-------- Page excerpt --------

On Fri, 15 May 2020 at 05:13 Davide Sangalli <davide.sengalli@xxxxxx> wrote:
> also moving to the last version of the libraries the problem remains.
>
> pkgname_netcdf=netcdf-c-4.7.4
> pkgname_netcdff=netcdf-fortran-4.5.2
> pkgname_pnetcdf=pnetcdf-1.12.1
> pkgname_hdf5=hdf5-1.12.0
>
> Moreover I noticed differences between running in serial and running in
> parallel.
> (I interrupted the two runs, so it maybe that the I/O was not over)
> Below BS_K_linearized should just be a number (a dimension with netcdf)
>
> SERIAL:
> DATASET "BS_K_linearized1" {
> DATATYPE H5T_IEEE_F32BE
> DATASPACE SIMPLE { ( 2025000000 ) / ( 2025000000 ) }
> STORAGE_LAYOUT {
> CONTIGUOUS
> SIZE 0
> OFFSET 18446744073709551615
> }
> FILTERS {
> NONE
> }
> FILLVALUE {
> FILL_TIME H5D_FILL_TIME_IFSET
> VALUE H5D_FILL_VALUE_DEFAULT
> }
> ALLOCATION_TIME {
> H5D_ALLOC_TIME_LATE
> }
>
> PARALLEL:
> DATASET "BS_K_linearized1" {
> DATATYPE H5T_IEEE_F32BE
> DATASPACE SIMPLE { ( 2025000000 ) / ( 2025000000 ) }
> STORAGE_LAYOUT {
> CONTIGUOUS
> SIZE 8100000000
> OFFSET 2387
> }
> FILTERS {
> NONE
> }
> FILLVALUE {
> FILL_TIME H5D_FILL_TIME_IFSET
> VALUE H5D_FILL_VALUE_DEFAULT
> }
> ALLOCATION_TIME {
> H5D_ALLOC_TIME_EARLY
> }
Dave Allured mentioned in an earlier message that hidden dimension scales
are still stored as arrays, but the arrays are left unpopulated. That's
consistent with your (empty) dataset in the serial case. Looks like the
dimension scales are still being written as arrays in the parallel case.
(Side note: OFFSET 18446744073709551615 is ULLONG_MAX (2^64 - 1), I don't
know why h5dump prints that.)
Honestly I think you should just be using HDF5 directly. netCDF-4 is an
abstraction layer but it's not comprehensive. The main advantage of netCDF
is the structured metadata conventions and OPeNDAP which aren't relevant
if you're just dumping arrays to a file. Additional compression filters
are supported like Blosc, which you can use transparently as an
alternative to designing your own sparse array storage representation.
The HDF5 API itself is not as friendly as netCDF, but it will probably
save you time compared to debugging the abstraction layer, and there is a
Fortran interface. There are many other nice file formats that would be
suitable for your application but you would most likely have to write your
own Fortran wrapper with `iso_c_binding`.
- John Buonagurio

-------- Entries supplied --------

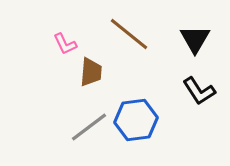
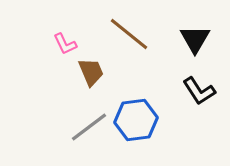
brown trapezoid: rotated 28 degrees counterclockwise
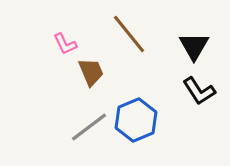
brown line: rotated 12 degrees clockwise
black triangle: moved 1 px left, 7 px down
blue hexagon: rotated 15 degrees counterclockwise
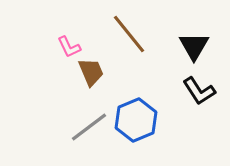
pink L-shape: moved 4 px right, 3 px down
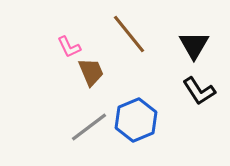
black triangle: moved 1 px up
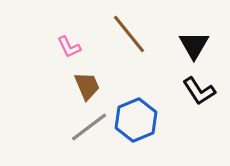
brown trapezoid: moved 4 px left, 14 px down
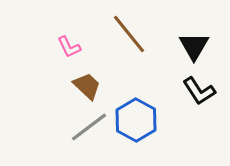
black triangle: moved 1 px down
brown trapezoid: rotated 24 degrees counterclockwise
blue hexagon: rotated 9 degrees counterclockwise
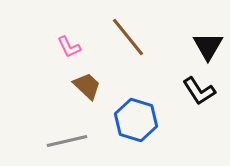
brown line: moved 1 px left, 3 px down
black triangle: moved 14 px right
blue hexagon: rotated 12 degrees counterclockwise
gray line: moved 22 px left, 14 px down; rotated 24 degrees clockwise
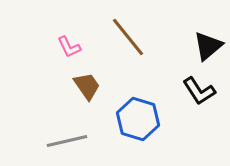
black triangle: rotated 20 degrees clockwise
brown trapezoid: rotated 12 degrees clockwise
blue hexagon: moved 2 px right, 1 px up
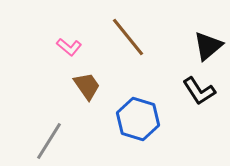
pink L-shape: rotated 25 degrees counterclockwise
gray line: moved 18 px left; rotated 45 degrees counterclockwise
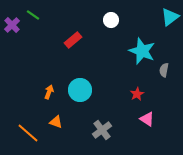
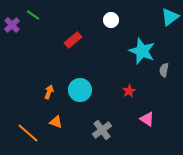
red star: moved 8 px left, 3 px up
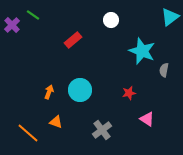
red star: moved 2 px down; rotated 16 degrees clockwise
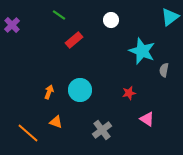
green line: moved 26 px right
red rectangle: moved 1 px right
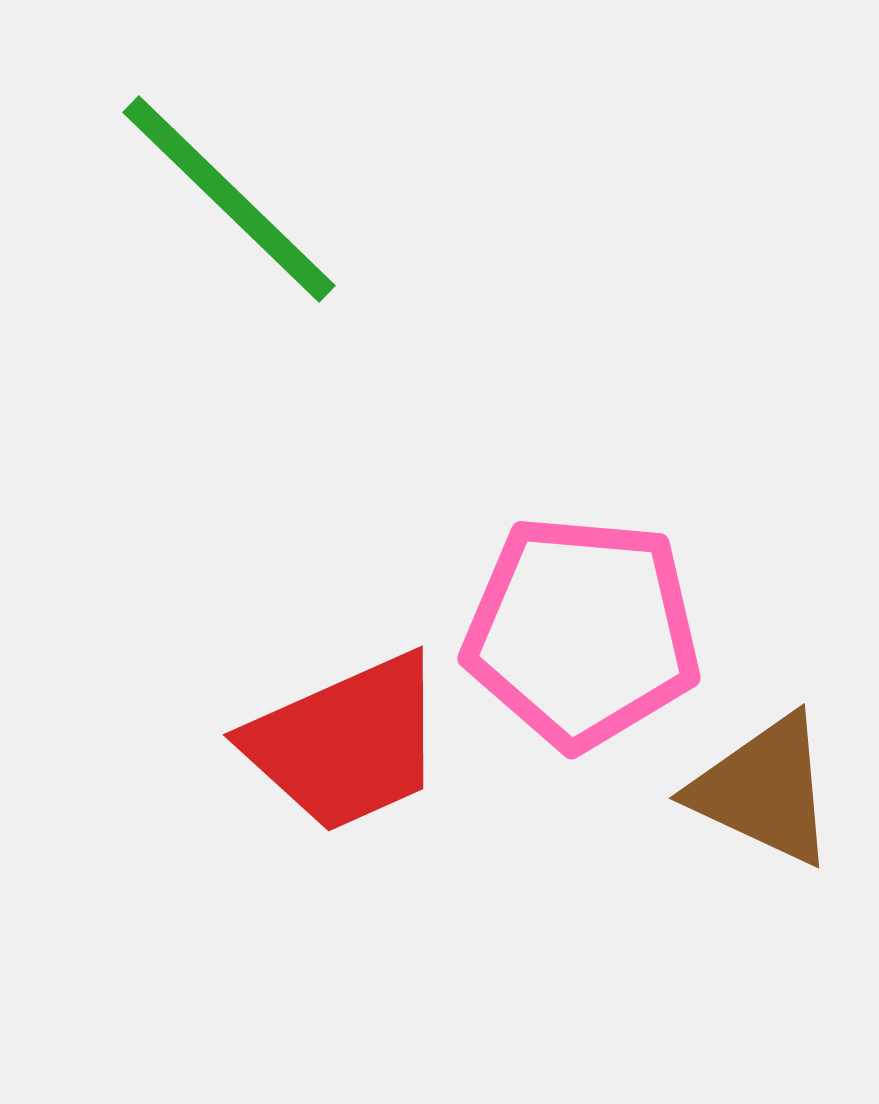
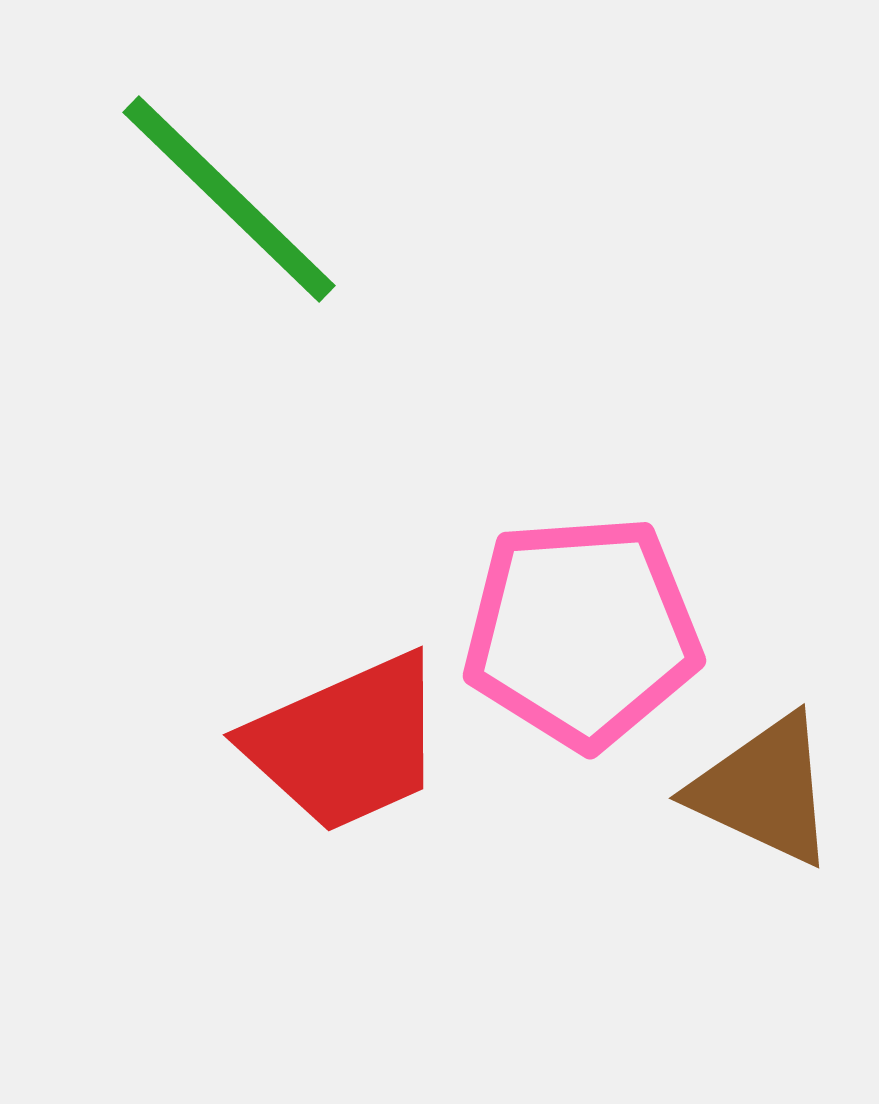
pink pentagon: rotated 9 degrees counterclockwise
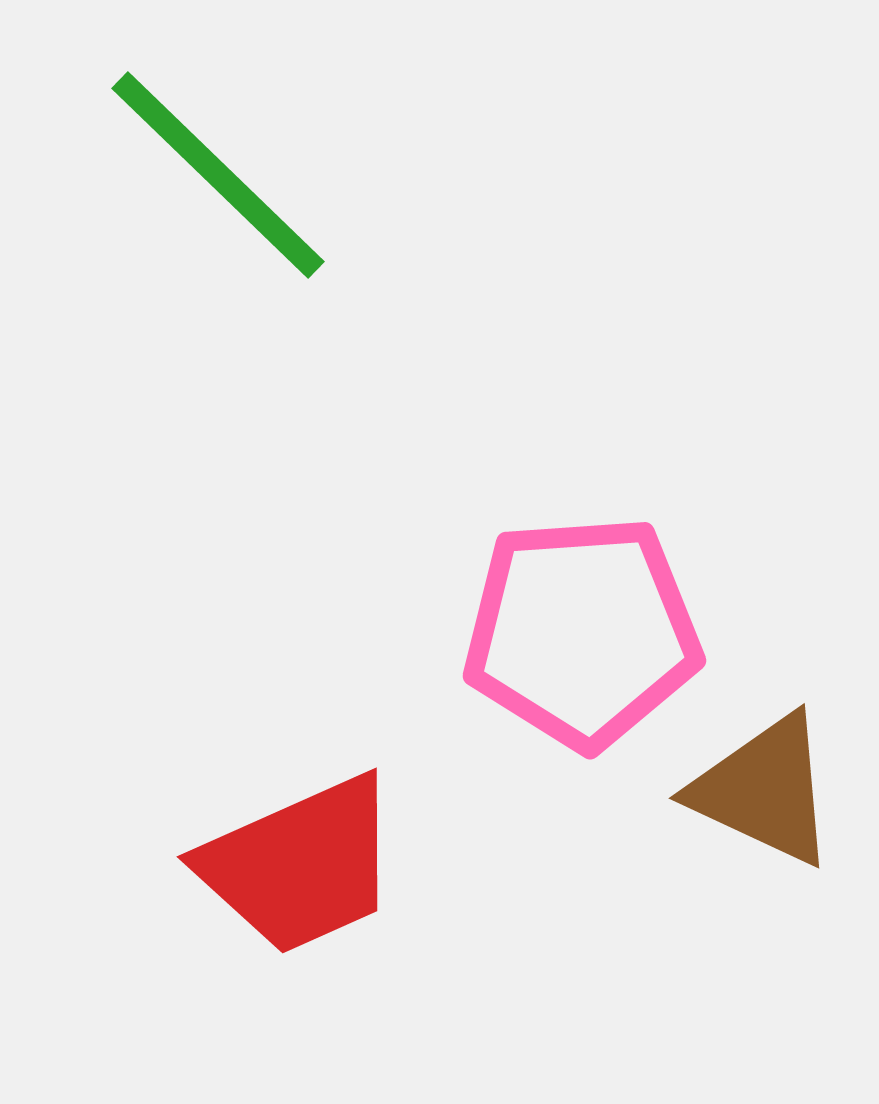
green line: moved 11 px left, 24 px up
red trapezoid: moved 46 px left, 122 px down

--------

* [Instructions]:
**A)** In the netCDF reply, which compression filter is named as an option when using HDF5 directly?
**B)** Duplicate the passage of the netCDF reply starting at "(Side note: OFFSET" and ending at "array storage representation.".
The data has no connection to the netCDF reply.

* [Exercise responses]:
**A)** Blosc.

**B)**
(Side note: OFFSET 18446744073709551615 is ULLONG_MAX (2^64 - 1), I don't
know why h5dump prints that.)
Honestly I think you should just be using HDF5 directly. netCDF-4 is an
abstraction layer but it's not comprehensive. The main advantage of netCDF
is the structured metadata conventions and OPeNDAP which aren't relevant
if you're just dumping arrays to a file. Additional compression filters
are supported like Blosc, which you can use transparently as an
alternative to designing your own sparse array storage representation.